Imaginez un film écrit au XXIème siècle par Fellini et Visconti mettant en scène un écrivain mondain. Qu’est-ce que cela pourrait donner ? « Stefania, tu travailles toute la semaine à la télé, tu sors tous les soirs. Tes enfants ne te voient jamais, même pas pendant tes longues vacances. Tu as, pour être précis, un majordome, un domestique, un cuisinier, un chauffeur qui accompagne tes enfants à l’école, plus trois baby-sitters… Tu as 53 ans et une vie dévastée, comme nous tous. Alors, au lieu de nous faire la morale et de nous regarder avec mépris, tu devrais le faire avec affection. Nous sommes tous au bord du gouffre. Notre seul remède est de nous tenir compagnie et de rire un peu de nous. Non ? »

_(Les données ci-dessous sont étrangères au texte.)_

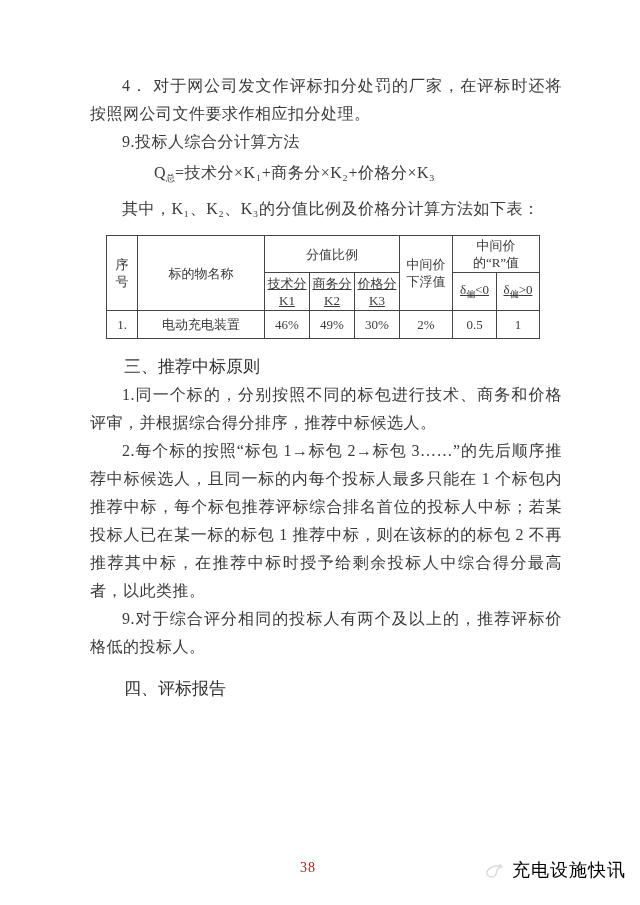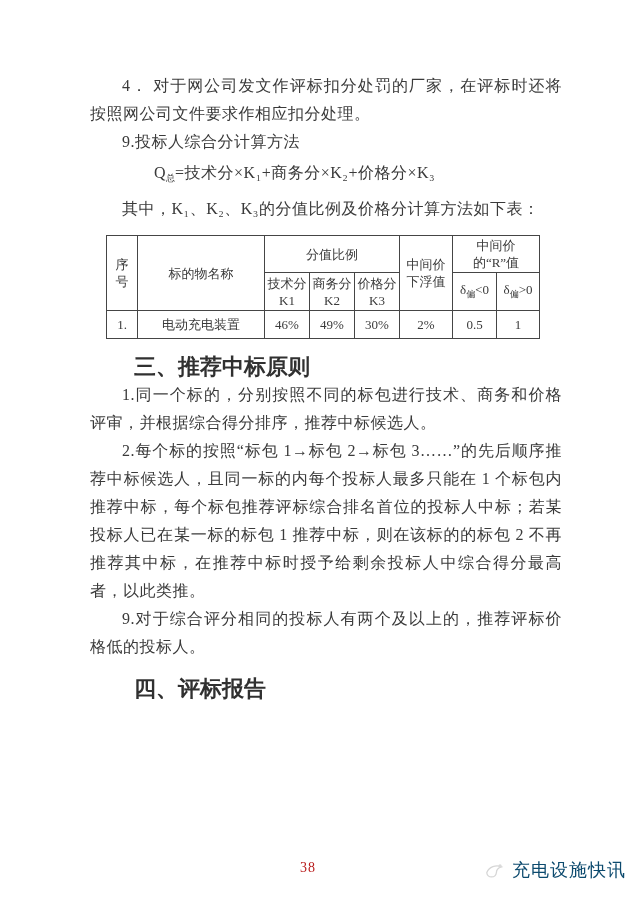--- a/index.html
+++ b/index.html
@@ -20,57 +20,57 @@
     font-size:16px;
     line-height:28px;
     text-align:justify;
     text-indent:2em;
     letter-spacing:0.5px;
   }
   .formula{margin:3px 0 !important;text-align:left !important;}
   .intro{margin:3px 0 12px !important;}
   .sub{font-size:9px;vertical-align:-3px;letter-spacing:0;}
   h2.sec{
-    font-size:22px;
+    font-size:17px;
     line-height:28px;
-    font-weight:bold;
+    font-weight:normal;
     margin:14px 0 0 0;
     text-indent:2em;
     color:#303030;
   }
   table.score{
     border-collapse:collapse;
     margin:4px 0 12px 16px;
     table-layout:fixed;
   }
   table.score th, table.score td{
     border:1px solid #454545;
     font-weight:normal;
     font-size:13px;
     line-height:17px;
     text-align:center;
     vertical-align:middle;
     padding:1px 2px;
     letter-spacing:0;
   }
   tr.h1 th{height:32px;}
-  tr.h2 th{height:35px;}
+  tr.h2 th{height:35px;text-decoration:underline;}
   tr.data td{height:25px;}
   .footer-pagenum{
     position:absolute;
     left:300px;top:860px;
     font-size:14px;
     letter-spacing:1px;
     color:#b91c1c;
   }
   .watermark{
     position:absolute;
     right:14px;top:858px;
     display:flex;align-items:center;gap:6px;
-    color:#0c4a6e;
+    color:#000000;
     font-size:18px;
     letter-spacing:1px;
     font-family:"Liberation Sans","DejaVu Sans",sans-serif;
   }
   .watermark svg{display:block;}
 </style>
 </head>
 <body>
 
 <div class="page">

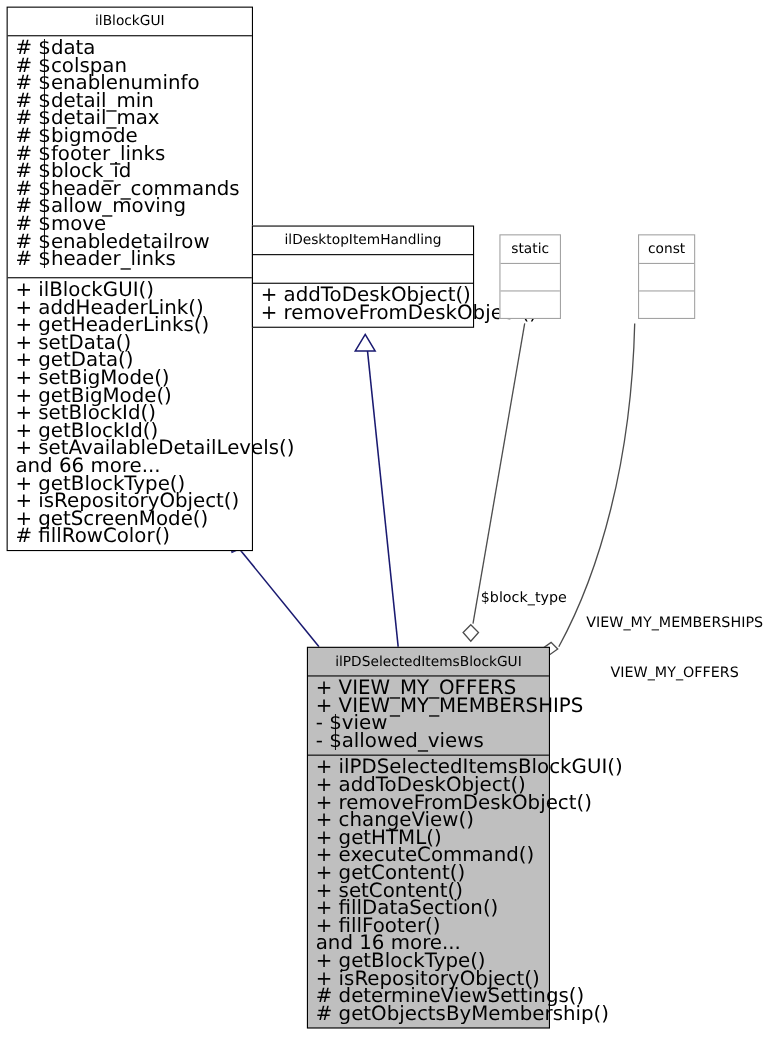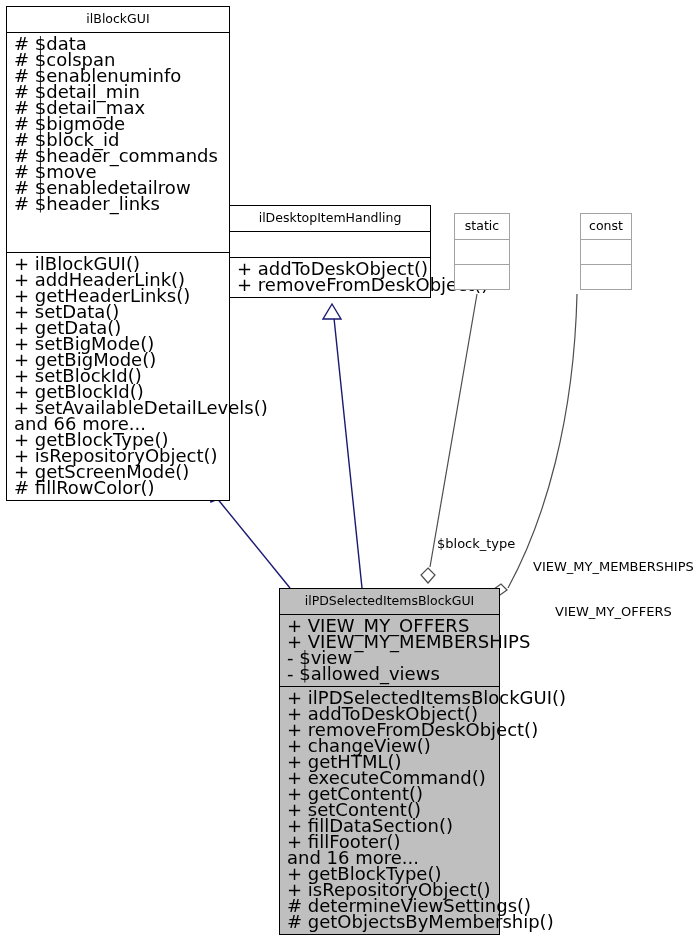--- a/index.html
+++ b/index.html
@@ -144,22 +144,24 @@
 
   <div class="uml-class" id="class-ilblockgui">
     <div class="uml-title">ilBlockGUI</div>
     <div class="uml-section uml-section-attrs">
       <div class="uml-member"># $data</div>
       <div class="uml-member"># $colspan</div>
       <div class="uml-member"># $enablenuminfo</div>
       <div class="uml-member"># $detail_min</div>
       <div class="uml-member"># $detail_max</div>
       <div class="uml-member"># $bigmode</div>
+      <div class="uml-member"># $footer_links</div>
       <div class="uml-member"># $block_id</div>
       <div class="uml-member"># $header_commands</div>
+      <div class="uml-member"># $allow_moving</div>
       <div class="uml-member"># $move</div>
       <div class="uml-member"># $enabledetailrow</div>
       <div class="uml-member"># $header_links</div>
     </div>
     <div class="uml-section uml-section-methods">
       <div class="uml-member">+ ilBlockGUI()</div>
       <div class="uml-member">+ addHeaderLink()</div>
       <div class="uml-member">+ getHeaderLinks()</div>
       <div class="uml-member">+ setData()</div>
       <div class="uml-member">+ getData()</div>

Ce dialogue en réalité est signé par le réalisateur Paolo Sorrentino dans « La Grande Bellezza ». Film aussi glaçant qu’exaltant. Un choc esthétique rare. Qui donne à la fois l’envie de retourner dans les musées et de commencer un nouveau roman. Paolo Sorrentino donne l’envie de sortir de soi pour apprendre à se rencontrer enfin.

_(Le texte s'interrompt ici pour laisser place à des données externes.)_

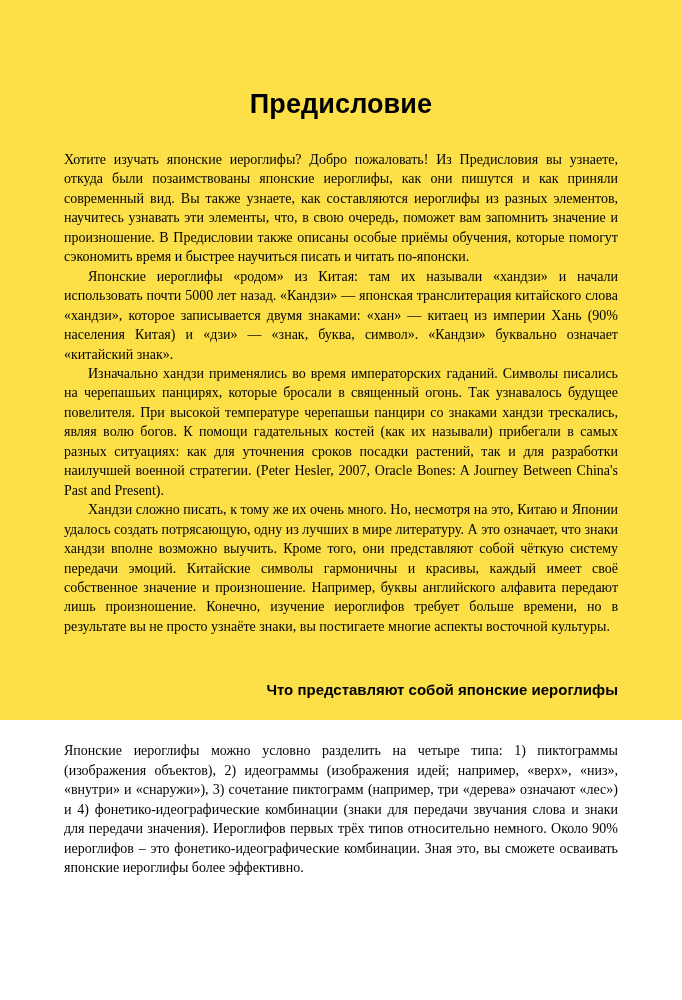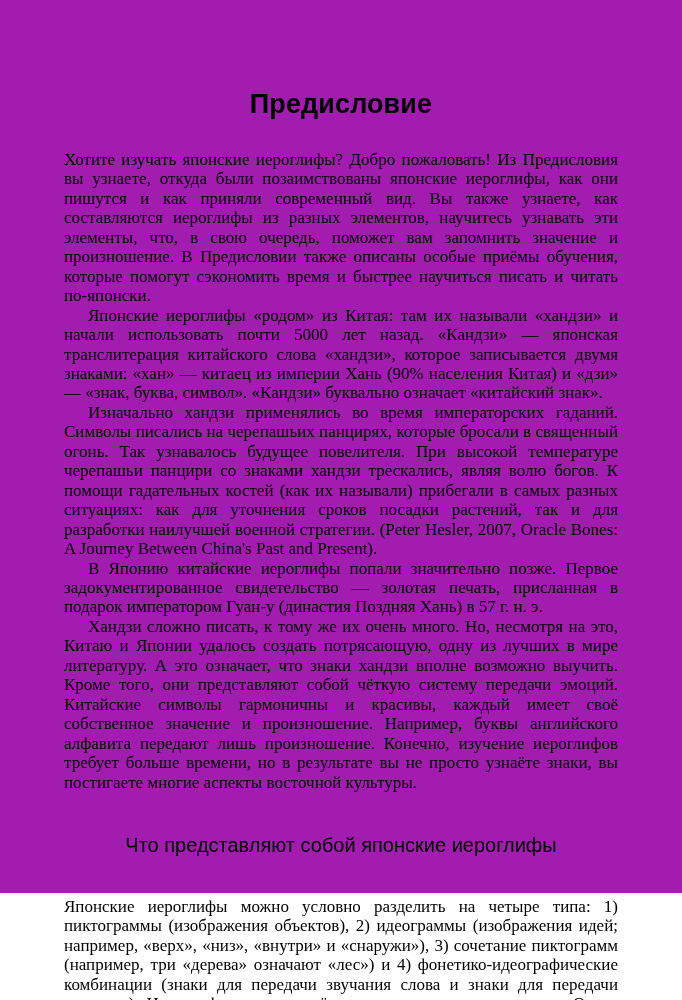--- a/index.html
+++ b/index.html
@@ -15,22 +15,22 @@
     font-family: "Liberation Serif", "DejaVu Serif", serif;
     color: #000000;
     -webkit-font-smoothing: antialiased;
   }
 
   .page {
     position: absolute;
     left: 0;
     top: 0;
     width: 682px;
-    height: 893px;
-    background: #a21caf;
+    height: 720px;
+    background: #fde047;
   }
 
   .content {
     position: absolute;
     left: 64px;
     top: 0;
     width: 554px;
   }
 
   .doc-title {
@@ -38,40 +38,40 @@
     font-weight: bold;
     font-size: 27px;
     line-height: 32px;
     text-align: center;
     letter-spacing: 0.1px;
     margin: 0;
     padding-top: 88px;
   }
 
   .body-par {
-    font-size: 17px;
+    font-size: 14px;
     line-height: 19.45px;
     text-align: justify;
     text-justify: inter-word;
     hyphens: manual;
     margin: 0;
     text-indent: 24px;
   }
 
   .body-par.first {
     text-indent: 0;
     margin-top: 30px;
   }
 
   .section-heading {
     font-family: "Liberation Sans", "DejaVu Sans", sans-serif;
-    font-weight: normal;
-    font-size: 20px;
+    font-weight: bold;
+    font-size: 15px;
     line-height: 19px;
-    text-align: center;
+    text-align: right;
     margin: 0;
     padding-top: 44px;
   }
 
   .after-heading {
     text-indent: 0;
     margin-top: 42px;
   }
 
   .book-title {
@@ -84,21 +84,20 @@
   <div class="content">
 
     <h1 class="doc-title">Предисловие</h1>
 
     <p class="body-par first">Хотите изучать японские иероглифы? Добро пожаловать! Из Предисловия вы узнаете, откуда были позаимствованы японские иероглифы, как они пишутся и как приняли современный вид. Вы также узнаете, как составляются иероглифы из разных элементов, научитесь узнавать эти элементы, что, в свою очередь, поможет вам запомнить значение и произношение. В Предисловии также описаны особые приёмы обучения, которые помогут сэкономить время и быстрее научиться писать и читать по-японски.</p>
 
     <p class="body-par">Японские иероглифы «родом» из Китая: там их называли «хандзи» и начали использовать почти 5000 лет назад. «Кандзи» — японская транслитерация китайского слова «хандзи», которое записывается двумя знаками: «хан» — китаец из империи Хань (90% населения Китая) и «дзи» — «знак, буква, символ». «Кандзи» буквально означает «китайский знак».</p>
 
     <p class="body-par"><span>Изначально хандзи применялись во время императорских гаданий. Символы писались на черепашьих панцирях, которые бросали в священный огонь. Так узнавалось будущее повелителя. При высокой температуре черепашьи панцири со знаками хандзи трескались, являя волю богов. К помощи гадательных костей (как их называли) прибегали в самых разных ситуациях: как для уточнения сроков посадки растений, так и для разработки наилучшей военной стратегии. (Peter Hesler, 2007, </span><span class="book-title">Oracle Bones: A Journey Between China's Past and Present</span><span>).</span></p>
 
-    <p class="body-par">В Японию китайские иероглифы попали значительно позже. Первое задокументированное свидетельство — золотая печать, присланная в подарок императором Гуан-у (династия Поздняя Хань) в 57 г. н. э.</p>
 
     <p class="body-par">Хандзи сложно писать, к тому же их очень много. Но, несмотря на это, Китаю и Японии удалось создать потрясающую, одну из лучших в мире литературу. А это означает, что знаки хандзи вполне возможно выучить. Кроме того, они представляют собой чёткую систему передачи эмоций. Китайские символы гармоничны и красивы, каждый имеет своё собственное значение и произношение. Например, буквы английского алфавита передают лишь произношение. Конечно, изучение иероглифов требует больше времени, но в результате вы не просто узнаёте знаки, вы постигаете многие аспекты восточной культуры.</p>
 
     <h2 class="section-heading">Что представляют собой японские иероглифы</h2>
 
     <p class="body-par after-heading">Японские иероглифы можно условно разделить на четыре типа: 1) пиктограммы (изображения объектов), 2) идеограммы (изображения идей; например, «верх», «низ», «внутри» и «снаружи»), 3) сочетание пиктограмм (например, три «дерева» означают «лес») и 4) фонетико-идеографические комбинации (знаки для передачи звучания слова и знаки для передачи значения). Иероглифов первых трёх типов относительно немного. Около 90% иероглифов – это фонетико-идеографические комбинации. Зная это, вы сможете осваивать японские иероглифы более эффективно.</p>
 
   </div>
 </div>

Pour y parvenir, il prend le meilleur de Proust, de Céline, de Breton, de Flaubert. C’est son voyage à la recherche du temps perdu. Sous couvert de mélancolie, il fabrique une Italie post-berlusconienne en fin de vie. Hédoniste et donc dénué de sens. Avec en fond, une nostalgie passéiste empêchant de laisser couler un présent trop pesant.
Paolo Sorrentino que beaucoup pensent en poseur, impose un rythme schizophrénique. Un coup profond, un coup futile. Un coup jouissif, un coup abstinent. Bref, il sait jouer avec son spectateur. En bon esthète, qui malgré ce que peuvent en dire ses détracteurs, fulmine déjà parmi les grands. Qui sont les grands ? Ceux que l’on regarde la tête haute.